ACTIVITÉ 1 =>
Les affirmations suivantes sont-elles conformes au texte sur la Brenne ? Pour chacune, répondez par oui ou par non et citez les mots du texte qui tranchent. (a) La tache verte se situe entre Berry, Poitou et Limousin. (b) Célio Angelson a pour mission de protéger la Brenne. (c) Au 22ème siècle, l’humanité vit dispersée dans les campagnes.
ACTIVITÉ 2 =>
Rédigez la suite du texte sur la Brenne, à partir de sa dernière phrase.

TEXTE SOURCE =>
■ ■ ■ ■ ■

Fermes-tours où se cultivent les légumes génétiquement parfaits à l’abri de tous parasites, villes protégées des aléas et des caprices de la nature, humains bardés de garde-fous informatiques,d’implants et de puces électroniques identitaires, le 22ème siècle a changé le visage de la terre. Tout ce qui est sauvage a été éradiqué et l’humanité se concentre dans des villes rationnelles, hygiéniquement impeccables, au milieu de déserts aseptisés.
Et voilà que la nuée de satellites qui surveille en permanence ce monde parfait y détecte une bizarrerie, une étrange et inquiétante tache verte entre Berry, Poitou et Limousin, qui semble indiquer qu’il reste comme un abcès végétal dans cette pureté clinique. C’est la Brenne, le Pays des mille étangs. Un jeune botaniste, Célio Angelson, est envoyé en mission pour étudier les moyens d’éliminer cette anomalie menaçante.

■ ■ ■ ■ ■

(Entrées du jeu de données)
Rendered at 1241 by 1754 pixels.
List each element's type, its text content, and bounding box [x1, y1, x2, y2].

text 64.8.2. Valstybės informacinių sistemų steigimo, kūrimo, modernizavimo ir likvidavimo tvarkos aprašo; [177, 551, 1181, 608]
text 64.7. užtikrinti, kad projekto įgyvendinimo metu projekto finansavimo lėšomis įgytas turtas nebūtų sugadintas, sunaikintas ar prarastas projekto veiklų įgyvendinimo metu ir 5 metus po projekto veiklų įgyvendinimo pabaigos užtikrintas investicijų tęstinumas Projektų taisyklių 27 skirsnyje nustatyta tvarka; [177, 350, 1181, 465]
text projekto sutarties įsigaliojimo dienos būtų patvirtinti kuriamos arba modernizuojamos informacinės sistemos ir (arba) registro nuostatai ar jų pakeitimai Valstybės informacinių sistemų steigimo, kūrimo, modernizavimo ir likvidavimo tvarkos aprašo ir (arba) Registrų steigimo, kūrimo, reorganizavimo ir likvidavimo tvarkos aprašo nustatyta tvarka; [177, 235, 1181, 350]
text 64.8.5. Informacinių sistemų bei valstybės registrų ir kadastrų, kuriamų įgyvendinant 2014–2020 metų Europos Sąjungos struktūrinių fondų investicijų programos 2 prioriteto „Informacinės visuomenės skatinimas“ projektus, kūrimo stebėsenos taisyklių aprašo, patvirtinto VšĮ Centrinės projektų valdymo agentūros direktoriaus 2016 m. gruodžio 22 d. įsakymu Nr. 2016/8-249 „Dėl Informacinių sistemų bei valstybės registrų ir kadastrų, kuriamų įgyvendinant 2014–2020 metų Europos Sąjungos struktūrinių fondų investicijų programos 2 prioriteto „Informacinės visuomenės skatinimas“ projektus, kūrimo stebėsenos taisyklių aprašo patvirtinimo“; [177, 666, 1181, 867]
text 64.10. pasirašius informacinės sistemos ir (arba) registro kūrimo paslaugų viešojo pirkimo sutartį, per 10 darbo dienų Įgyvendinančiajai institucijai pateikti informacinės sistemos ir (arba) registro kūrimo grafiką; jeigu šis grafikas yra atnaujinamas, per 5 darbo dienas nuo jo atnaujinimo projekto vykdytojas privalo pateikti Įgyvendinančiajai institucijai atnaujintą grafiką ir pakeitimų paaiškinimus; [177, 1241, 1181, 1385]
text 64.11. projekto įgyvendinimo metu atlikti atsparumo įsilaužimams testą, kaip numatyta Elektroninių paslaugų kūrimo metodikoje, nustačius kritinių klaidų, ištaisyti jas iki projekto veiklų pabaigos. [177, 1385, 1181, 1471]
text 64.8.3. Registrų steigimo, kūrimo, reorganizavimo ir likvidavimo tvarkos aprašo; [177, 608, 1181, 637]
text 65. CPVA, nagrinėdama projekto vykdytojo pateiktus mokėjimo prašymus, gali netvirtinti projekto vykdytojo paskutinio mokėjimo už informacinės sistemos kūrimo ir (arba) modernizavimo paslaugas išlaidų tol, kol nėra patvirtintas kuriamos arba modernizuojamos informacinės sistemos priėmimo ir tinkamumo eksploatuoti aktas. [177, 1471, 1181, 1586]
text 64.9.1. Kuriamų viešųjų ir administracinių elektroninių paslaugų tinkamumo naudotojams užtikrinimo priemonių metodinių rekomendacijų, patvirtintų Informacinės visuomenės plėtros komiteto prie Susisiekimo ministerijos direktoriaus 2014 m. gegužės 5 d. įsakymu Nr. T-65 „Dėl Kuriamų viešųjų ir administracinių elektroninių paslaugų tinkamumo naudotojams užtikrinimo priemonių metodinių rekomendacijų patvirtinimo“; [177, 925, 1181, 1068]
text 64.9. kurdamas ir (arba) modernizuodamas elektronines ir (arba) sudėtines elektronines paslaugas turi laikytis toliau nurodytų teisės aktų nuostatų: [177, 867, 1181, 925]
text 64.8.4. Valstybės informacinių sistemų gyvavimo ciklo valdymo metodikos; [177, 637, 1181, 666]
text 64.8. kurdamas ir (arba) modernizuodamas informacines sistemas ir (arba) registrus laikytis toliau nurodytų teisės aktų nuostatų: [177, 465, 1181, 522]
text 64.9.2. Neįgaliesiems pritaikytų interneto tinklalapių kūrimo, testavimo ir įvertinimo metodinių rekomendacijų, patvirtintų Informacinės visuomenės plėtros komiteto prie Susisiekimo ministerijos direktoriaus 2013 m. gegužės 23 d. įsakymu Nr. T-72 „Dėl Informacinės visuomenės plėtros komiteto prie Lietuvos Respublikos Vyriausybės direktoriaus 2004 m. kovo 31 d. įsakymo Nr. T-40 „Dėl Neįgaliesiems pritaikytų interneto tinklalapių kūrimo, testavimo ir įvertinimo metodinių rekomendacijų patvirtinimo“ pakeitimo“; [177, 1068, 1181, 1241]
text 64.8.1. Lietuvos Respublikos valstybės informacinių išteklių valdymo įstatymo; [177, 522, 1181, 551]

■ ■ ■ ■ ■

RÉPONSE 1 =>
(a) Oui : « une étrange et inquiétante tache verte entre Berry, Poitou et Limousin ».
(b) Non : « étudier les moyens d’éliminer cette anomalie menaçante ».
(c) Non : « l’humanité se concentre dans des villes rationnelles ».

RÉPONSE 2 =>
C’est là un thème classique de la science-fiction et du pessimisme quand à l’avenir de l’humanité qui sous-tend beaucoup de ses classiques. « Le meilleur des mondes » d’Aldous Huxley, « 1984 » de Georges Orwell, la dramatique-télé « le jardinier récalcitrant » de Maurice Follevic. La liberté, l’initiative individuelle,le risque, contre une organisation totalitaire. Anne Labbé y rajoute un troisième thème : le fantastique. Mais pas un fantastique technologique, le fantastique venu du fond des âges dont les histoires et les personnages peuplent encore cette terre de légendes qu’est la Brenne. La tache verte n’est pas peuplée seulement de primitifs qui font pousser leurs légumes, traient leurs vaches, mangent leur miel, se soignent avec des plantes et fabriquent leurs poteries, elle l’est aussi d’intervenants surnaturels – les intelligences magiciennes, écrit Anne Labbé, les fées (fades ou martes), le meneux de nuages, le cheval malet, complice du diable, la cocadrille qui a comme chacun sait une tête de coq, des ailes de chauve-souris, un corps de serpent sur des pattes griffues qui crache du feu mais est capable de tendresse. Il y a aussi une adolescente curieuse et frondeuse qui chevauche son sanglier apprivoisé ou la cocadrille elle-même. Elle se prénomme Angeline et comme Célio le botaniste en mission se nomme Angelson, ces deux-là sont faits pour s’entendre. Et en fin de compte, c’est bien sûr la tache verte qui gagne.

Georges Châtain

La Nouvelle République

18 Juin 2013

La Nouvelle république 18 juin 2013

UN ROMAN D’ANTICIPATION AU PAYS DES MILLE ÉTANGS
La sixième publication d’Anne Labbé est un roman à la fois futuriste et fantastique dont le cadre est la Brenne.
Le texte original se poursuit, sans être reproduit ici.